Bronowski Institute of Behavioural Neuroscience
- Logo: Ancient Greek Psi, Neuros, Logos centred on the broken symbol for infinity
- Motto: Science in the service of humanity
- Founders: Dr. Gregory L. Willis; Elizabeth J. Chapman;
- Established: 1991; 35 years ago
- Mission: Medical research
- Focus: Biomedical Science; Biological Science; Behavioural Neuroscience; Comparative Neuroethology; Environmental Toxicology
- Director: Dr. Gregory L. Willis
- Location: Macedon Ranges, Victoria, Australia
- Website: www.bronowski.org

= Bronowski Institute of Behavioural Neuroscience =

Medical research institute in Australia

The Bronowski Institute of Behavioural Neuroscience is an Australian independent not-for-profit medical research institute that is financially supported entirely by philanthropy, that undertakes clinical and basic research into disorders of brain function and addresses problems of altered biological function in animals and man.

It is fully licensed by state and federal governing bodies to undertake scientific research. As funding has been provided by private means, the Institute can be referred to as an Independent Research Organisation (IRO) and the founder, Dr. Gregory Willis, an independent scientist.

The research laboratories are located in the State of Victoria, in the Macedon Ranges, north of Melbourne, with The Bronowski Clinic operating in Woodend and at the Coliban Medical Centre in Kyneton. Projects covering a diversity of areas in behavioural biology are carried out with research staff, collaborators and students from academic institutions within Australia and overseas.

==History==
The Bronowski Institute of Behavioural Neuroscience was established in 1991 in response to a perceived need for scientists to be able to undertake important work in the absence of reliable support from funding bodies and governments. After more than a decade of research and teaching at the Monash University Department of Psychiatry at Prince Henry’s Hospital, the founder set out to establish premises and obtain funding to investigate the cause and treatment of Parkinson's disease and to undertake research in other areas of biological science.

The original work was undertaken at a very modest facility which underwent gradual conversion from 1991 to the present. Personal investment by the founder, and allied supporters, has been the key behind transformation of the facility from little more than a shed to modern premises where significant discoveries have been published in major biomedical journals.

==Research organisation==
Self-funding by scientists was common in the post-renaissance period and up until the 20th century. After this time (circa 1900), governments and universities took on the responsibility of funding major research. By definition, independent scientist are defined as those pursuing scientific study without direct affiliation with or funding from universities, government institutions or granting bodies. It is a rare phenomenon for a self-funding scientist to form a bona fide IRO without traditional means of financial support. The ability to achieve this varies from culture to culture, being particularly difficult in countries such as Australia where tertiary education is more socialised.

Seven years after inaugural work commenced at the Bronowski Institute of Behavioural Neuroscience, significant funding was received from an independent source to aid in the development of a novel class of drugs for treating Parkinson's disease. Continued work led to subsequent discoveries in the areas of circadian function and Parkinson's disease, supported by funding from private sources in Australia, the United States and Europe.

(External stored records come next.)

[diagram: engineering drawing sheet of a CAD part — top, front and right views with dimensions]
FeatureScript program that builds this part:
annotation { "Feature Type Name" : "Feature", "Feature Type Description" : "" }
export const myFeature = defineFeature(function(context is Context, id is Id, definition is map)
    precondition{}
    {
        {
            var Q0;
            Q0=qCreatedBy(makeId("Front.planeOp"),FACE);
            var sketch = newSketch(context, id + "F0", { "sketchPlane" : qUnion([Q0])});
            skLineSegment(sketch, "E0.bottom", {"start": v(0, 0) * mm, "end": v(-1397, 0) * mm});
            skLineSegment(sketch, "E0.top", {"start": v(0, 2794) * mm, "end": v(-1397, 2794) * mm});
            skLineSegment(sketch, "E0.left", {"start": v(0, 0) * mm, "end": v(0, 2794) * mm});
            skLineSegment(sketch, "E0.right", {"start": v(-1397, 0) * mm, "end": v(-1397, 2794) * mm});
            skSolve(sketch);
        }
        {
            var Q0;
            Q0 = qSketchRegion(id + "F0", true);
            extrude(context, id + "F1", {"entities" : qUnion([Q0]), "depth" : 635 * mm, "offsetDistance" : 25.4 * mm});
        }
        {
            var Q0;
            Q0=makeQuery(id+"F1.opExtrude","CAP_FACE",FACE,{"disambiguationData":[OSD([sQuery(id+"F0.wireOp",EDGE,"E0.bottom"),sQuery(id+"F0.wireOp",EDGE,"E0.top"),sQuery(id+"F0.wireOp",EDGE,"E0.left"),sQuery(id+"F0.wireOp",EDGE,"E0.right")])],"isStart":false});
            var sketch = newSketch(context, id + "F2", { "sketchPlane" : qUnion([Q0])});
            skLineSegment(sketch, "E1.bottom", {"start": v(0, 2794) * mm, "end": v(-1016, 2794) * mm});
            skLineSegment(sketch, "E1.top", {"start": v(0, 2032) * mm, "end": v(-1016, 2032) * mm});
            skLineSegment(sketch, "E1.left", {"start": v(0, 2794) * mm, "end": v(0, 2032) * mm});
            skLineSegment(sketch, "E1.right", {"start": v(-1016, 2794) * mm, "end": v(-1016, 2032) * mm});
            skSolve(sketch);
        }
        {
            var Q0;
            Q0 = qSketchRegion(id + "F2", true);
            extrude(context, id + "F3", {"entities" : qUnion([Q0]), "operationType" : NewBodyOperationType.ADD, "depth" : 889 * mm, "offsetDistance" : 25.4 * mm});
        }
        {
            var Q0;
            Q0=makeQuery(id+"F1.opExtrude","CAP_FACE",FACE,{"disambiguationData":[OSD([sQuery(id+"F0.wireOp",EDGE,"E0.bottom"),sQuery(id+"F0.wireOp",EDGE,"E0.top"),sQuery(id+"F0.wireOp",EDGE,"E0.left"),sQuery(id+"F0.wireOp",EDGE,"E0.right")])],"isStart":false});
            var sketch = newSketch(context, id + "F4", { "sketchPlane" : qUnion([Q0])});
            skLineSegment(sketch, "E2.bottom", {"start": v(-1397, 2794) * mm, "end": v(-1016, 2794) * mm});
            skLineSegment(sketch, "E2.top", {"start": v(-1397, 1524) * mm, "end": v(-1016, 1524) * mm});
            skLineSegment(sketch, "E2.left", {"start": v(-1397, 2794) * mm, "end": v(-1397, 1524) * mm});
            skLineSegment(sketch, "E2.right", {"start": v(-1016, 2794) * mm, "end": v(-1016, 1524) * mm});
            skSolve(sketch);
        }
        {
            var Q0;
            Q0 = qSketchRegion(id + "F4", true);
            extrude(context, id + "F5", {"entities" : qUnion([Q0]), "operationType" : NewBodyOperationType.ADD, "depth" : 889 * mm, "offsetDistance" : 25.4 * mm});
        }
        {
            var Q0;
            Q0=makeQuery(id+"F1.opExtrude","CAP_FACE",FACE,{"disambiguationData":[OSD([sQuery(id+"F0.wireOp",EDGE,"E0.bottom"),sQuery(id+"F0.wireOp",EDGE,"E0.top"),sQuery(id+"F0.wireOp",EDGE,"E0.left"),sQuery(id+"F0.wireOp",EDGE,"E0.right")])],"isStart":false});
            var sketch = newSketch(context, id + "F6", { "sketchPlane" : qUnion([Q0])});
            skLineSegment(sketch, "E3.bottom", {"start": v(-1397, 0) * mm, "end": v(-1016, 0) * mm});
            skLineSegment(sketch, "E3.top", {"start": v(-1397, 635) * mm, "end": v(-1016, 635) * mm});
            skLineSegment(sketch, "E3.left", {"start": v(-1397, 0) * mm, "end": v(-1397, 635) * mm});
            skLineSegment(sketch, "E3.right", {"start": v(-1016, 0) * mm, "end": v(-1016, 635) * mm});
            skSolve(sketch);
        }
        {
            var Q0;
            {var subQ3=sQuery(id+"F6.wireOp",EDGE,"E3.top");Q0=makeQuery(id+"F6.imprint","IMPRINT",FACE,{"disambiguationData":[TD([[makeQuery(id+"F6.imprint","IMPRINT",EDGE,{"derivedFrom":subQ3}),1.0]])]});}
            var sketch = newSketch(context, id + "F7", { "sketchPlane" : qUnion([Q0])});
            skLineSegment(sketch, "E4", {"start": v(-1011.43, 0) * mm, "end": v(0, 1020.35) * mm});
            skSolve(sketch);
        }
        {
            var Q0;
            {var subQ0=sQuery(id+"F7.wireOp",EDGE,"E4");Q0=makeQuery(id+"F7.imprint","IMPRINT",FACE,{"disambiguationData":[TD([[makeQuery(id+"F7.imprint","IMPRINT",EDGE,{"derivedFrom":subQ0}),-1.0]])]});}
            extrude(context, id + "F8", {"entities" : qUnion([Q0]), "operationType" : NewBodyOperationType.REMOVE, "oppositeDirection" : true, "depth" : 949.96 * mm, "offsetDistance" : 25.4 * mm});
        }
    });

In 1996, The Bronowski Clinic was established on the basis of findings from preclinical models of experimental Parkinson's disease showing that exposure to 24 hours of light enhanced recovery from the disease. Due to the non-invasive nature of the treatment, a science-based program for light administration in Parkinson's disease was developed with more than 250 patients treated at the Clinic to date, with many travelling from around Australia, the United States and Europe to be treated. A double blind, randomized, placebo controlled trial was just completed in Australia. Justification for such trials arises from work that was undertaken exclusively at the Bronowski research laboratories and The Bronowski Clinic and published in major biomedical journals.

==Achievements, advances and directions==
The major advances made at The Bronowski Institute have emerged from the concept that Parkinson's disease is a disease of the retina. The Institute has undertaken numerous studies demonstrating that Parkinson's disease begins in, progresses from and can be treated from the retina. This finding has been the impetus of successful ongoing collaborations in Australia, the United States and Japan. This has also led to the speculation that melatonin is toxic, and that dopamine overdosing during chemotherapy presents a major problem in treating Parkinson's disease. This work has also been instrumental to the development of non-invasive treatments that involve the eye and to recent work attempting to reduce the total drug burden contributing to polypharmacy, life-threatening adverse effects and poor quality of life.

Additional areas of study at The Bronowski Institute include behavioural and neuroendocrine studies in comparative neuroethology as well as issues relating to environmental toxicology.

As an IRO, The Bronowski Institute has provided work-study programs, partial stipends and full scholarships to enable current and prospective students to study and learn advanced research techniques and it also provides funding for international scientists to engage in collaborative work.